Sam Reiche, chief operating officer of the Initiative for Digital Engineering and Life Sciences, the Falmouth nonprofit that will develop the campus for Northeastern University, said while plans are still in the conceptual phase as they make their way through the Planning Board process, he hoped people concerned about the project would come out and take a look.

B&M Baked Beans plant
The only building that will remain at the former B&M Baked Beans property in East Deering is the bean factory, which will be renovated for use as a business incubator. (Portland Phoenix/Colin Ellis)

Reiche provided a reporter with a tour of the property last week, ahead of the first official open house on Tuesday, Sept. 6, which was held after the Phoenix’s deadline. 

Reiche said he and the rest of the IDEALS team have tried to be more “intensive” when it comes to the community process, acknowledging that some East Deering neighbors continue to have concerns, primarily about traffic and construction. 

The only structure that will remain standing is the actual baked bean plant, which will eventually become a business incubation space. Several other structures, including an aging codfish canning building, will be torn down and replaced by new buildings or facilities. For example, a pier will be built within the codfish building footprint.

As for the bean factory, where an iconic smokestack was dismantled before IDEALS became involved, Reiche said with a chuckle that the light-up Christmas tree seen atop the building will remain.
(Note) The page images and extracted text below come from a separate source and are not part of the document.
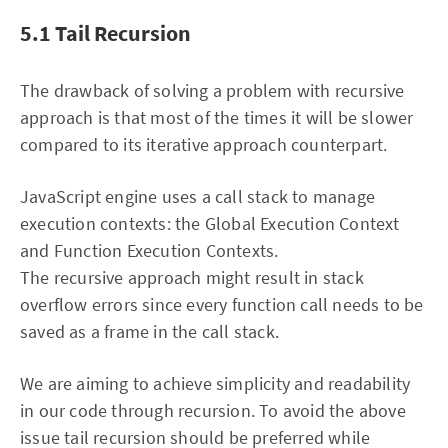
5.1 Tail Recursion
The drawback of solving a problem with recursive
approach is that most of the times it will be slower
compared to its iterative approach counterpart.
JavaScript engine uses a call stack to manage
execution contexts: the Global Execution Context
and Function Execution Contexts.
The recursive approach might result in stack
overflow errors since every function call needs to be
saved as a frame in the call stack.
We are aiming to achieve simplicity and readability
in our code through recursion. To avoid the above
issue tail recursion should be preferred while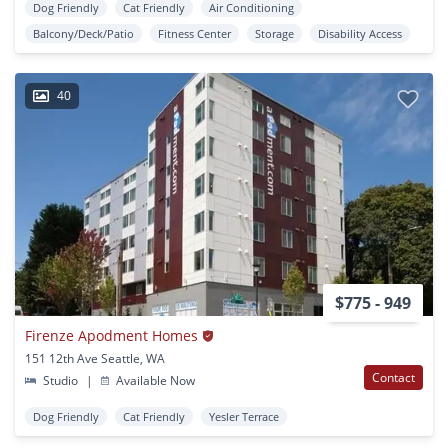
Dog Friendly
Cat Friendly
Air Conditioning
Balcony/Deck/Patio
Fitness Center
Storage
Disability Access
40
$775 - 949
Firenze Apodment Homes
151 12th Ave Seattle, WA
Contact
Studio
|
Available Now
Dog Friendly
Cat Friendly
Yesler Terrace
He joked he gets asked that question probably more often than any other about the development.

The only sounds that could be heard during the Friday tour were from vehicles driving by on Interstate 295 and the occasional seagull.

B&M cannery
A cannery attached to the B&M plant will be demolished and replaced by a pier where public kayak rentals may eventually be available. (Portland Phoenix/Colin Ellis)

For the public open house, Reiche said, visitors will only walk the exteriors to see where buildings will be situated, and where to expect open space, and bicycle and pedestrian trails. The bean factory building is not safe to enter, he said, because there are holes in the floor from where ovens were removed; the codfish building, which is attached to the bean building and extends to the edge of the property nearest the water, has to be torn down because of structural issues. 

Once completed, Reiche said the hope is to work with local groups to provide kayak rentals at the new pier.

Rieche said the plan is to create about a kilometer of bicycle and pedestrian trails around the property, with the hope of eventually connecting to the city’s larger trail network.

Open space will surround the buildings, and Reiche said the hope is it will feel like public space for those who wish to use it “within reason,” meaning there may be some restrictions, similar to the city’s dusk-to-dawn closing of public parks.

“Getting people down to the waterfront is something we’re really invested in,” he said.

Reiche said the property provides development challenges, but IDEALS and Northeastern are excited to preserve the historic nature of the bean building while planning and developing a campus for the next 100 years.

“We see it as a citywide initiative,” he said, while acknowledging there continue to be concerns about traffic and the scope of the project from nearby neighbors. He said IDEALS continues to try and reach as many people as possible to have personal conversations, including every person who has spoken at one of the project roundtables and Planning Board workshops.

While the full buildout may take two decades, Reiche said once the project has its approvals and can break ground, the first phase – which will include the main building being built on the southeast side of the property, a hotel, residential buildings, and renovating the bean factory – would only take about two or three years.